| Saved entries |
Start of Block
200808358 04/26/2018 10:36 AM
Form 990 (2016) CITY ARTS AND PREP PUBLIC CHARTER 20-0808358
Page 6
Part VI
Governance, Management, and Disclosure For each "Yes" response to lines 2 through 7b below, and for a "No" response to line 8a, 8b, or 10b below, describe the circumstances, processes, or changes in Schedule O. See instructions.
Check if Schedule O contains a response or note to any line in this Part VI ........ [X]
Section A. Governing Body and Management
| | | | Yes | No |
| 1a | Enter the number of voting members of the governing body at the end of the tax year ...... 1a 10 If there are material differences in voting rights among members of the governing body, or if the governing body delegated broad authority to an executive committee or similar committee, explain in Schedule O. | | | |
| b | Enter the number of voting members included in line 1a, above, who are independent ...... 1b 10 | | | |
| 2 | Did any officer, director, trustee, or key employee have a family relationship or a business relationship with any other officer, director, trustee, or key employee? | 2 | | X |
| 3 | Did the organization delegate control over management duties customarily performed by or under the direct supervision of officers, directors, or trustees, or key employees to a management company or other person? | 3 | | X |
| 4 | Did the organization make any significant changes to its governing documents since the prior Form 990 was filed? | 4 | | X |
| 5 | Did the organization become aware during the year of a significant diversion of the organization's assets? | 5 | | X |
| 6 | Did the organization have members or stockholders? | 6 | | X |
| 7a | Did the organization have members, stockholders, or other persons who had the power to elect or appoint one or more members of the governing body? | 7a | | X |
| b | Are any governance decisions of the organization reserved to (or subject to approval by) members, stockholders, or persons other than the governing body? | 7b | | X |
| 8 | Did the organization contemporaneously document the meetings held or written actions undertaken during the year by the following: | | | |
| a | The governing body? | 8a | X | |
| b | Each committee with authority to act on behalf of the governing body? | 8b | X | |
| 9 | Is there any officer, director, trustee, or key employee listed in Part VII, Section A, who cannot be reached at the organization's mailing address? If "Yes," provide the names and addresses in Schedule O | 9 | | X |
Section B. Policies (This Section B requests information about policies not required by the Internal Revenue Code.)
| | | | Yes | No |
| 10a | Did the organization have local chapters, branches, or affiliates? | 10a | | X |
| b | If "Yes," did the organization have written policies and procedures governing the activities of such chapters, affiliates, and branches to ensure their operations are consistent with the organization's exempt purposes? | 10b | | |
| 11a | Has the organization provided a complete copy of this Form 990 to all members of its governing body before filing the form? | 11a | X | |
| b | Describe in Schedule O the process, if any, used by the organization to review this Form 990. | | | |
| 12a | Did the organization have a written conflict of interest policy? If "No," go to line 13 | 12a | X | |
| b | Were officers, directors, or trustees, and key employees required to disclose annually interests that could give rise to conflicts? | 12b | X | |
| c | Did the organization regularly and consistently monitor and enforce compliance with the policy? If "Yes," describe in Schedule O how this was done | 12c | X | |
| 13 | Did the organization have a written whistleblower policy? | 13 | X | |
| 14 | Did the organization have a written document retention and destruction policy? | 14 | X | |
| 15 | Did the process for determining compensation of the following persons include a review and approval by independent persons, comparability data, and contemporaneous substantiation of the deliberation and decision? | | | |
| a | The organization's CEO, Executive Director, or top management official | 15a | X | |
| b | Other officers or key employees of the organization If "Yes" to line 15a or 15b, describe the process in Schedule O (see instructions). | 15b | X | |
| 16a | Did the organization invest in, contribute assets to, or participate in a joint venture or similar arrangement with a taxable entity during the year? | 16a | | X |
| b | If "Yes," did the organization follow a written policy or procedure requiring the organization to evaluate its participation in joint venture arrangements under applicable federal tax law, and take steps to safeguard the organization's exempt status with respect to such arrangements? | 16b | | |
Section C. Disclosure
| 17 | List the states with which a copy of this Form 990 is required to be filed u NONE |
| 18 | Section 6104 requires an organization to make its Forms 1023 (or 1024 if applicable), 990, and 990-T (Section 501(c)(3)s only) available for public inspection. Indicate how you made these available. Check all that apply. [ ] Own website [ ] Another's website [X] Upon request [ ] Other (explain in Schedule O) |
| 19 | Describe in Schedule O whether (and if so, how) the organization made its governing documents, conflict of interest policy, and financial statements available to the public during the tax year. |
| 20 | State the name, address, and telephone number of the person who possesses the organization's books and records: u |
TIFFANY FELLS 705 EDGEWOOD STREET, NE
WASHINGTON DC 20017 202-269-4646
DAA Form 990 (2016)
End of Block
| Task to carry out |
Look above for the line with "Schedule O. | | | |" and the line with "stockholders? | 6 | | X |". Write out those two lines and all the lines between them, exactly, and no others.

| Task answer |
| 1a | Enter the number of voting members of the governing body at the end of the tax year ...... 1a 10 If there are material differences in voting rights among members of the governing body, or if the governing body delegated broad authority to an executive committee or similar committee, explain in Schedule O. | | | |
| b | Enter the number of voting members included in line 1a, above, who are independent ...... 1b 10 | | | |
| 2 | Did any officer, director, trustee, or key employee have a family relationship or a business relationship with any other officer, director, trustee, or key employee? | 2 | | X |
| 3 | Did the organization delegate control over management duties customarily performed by or under the direct supervision of officers, directors, or trustees, or key employees to a management company or other person? | 3 | | X |
| 4 | Did the organization make any significant changes to its governing documents since the prior Form 990 was filed? | 4 | | X |
| 5 | Did the organization become aware during the year of a significant diversion of the organization's assets? | 5 | | X |
| 6 | Did the organization have members or stockholders? | 6 | | X |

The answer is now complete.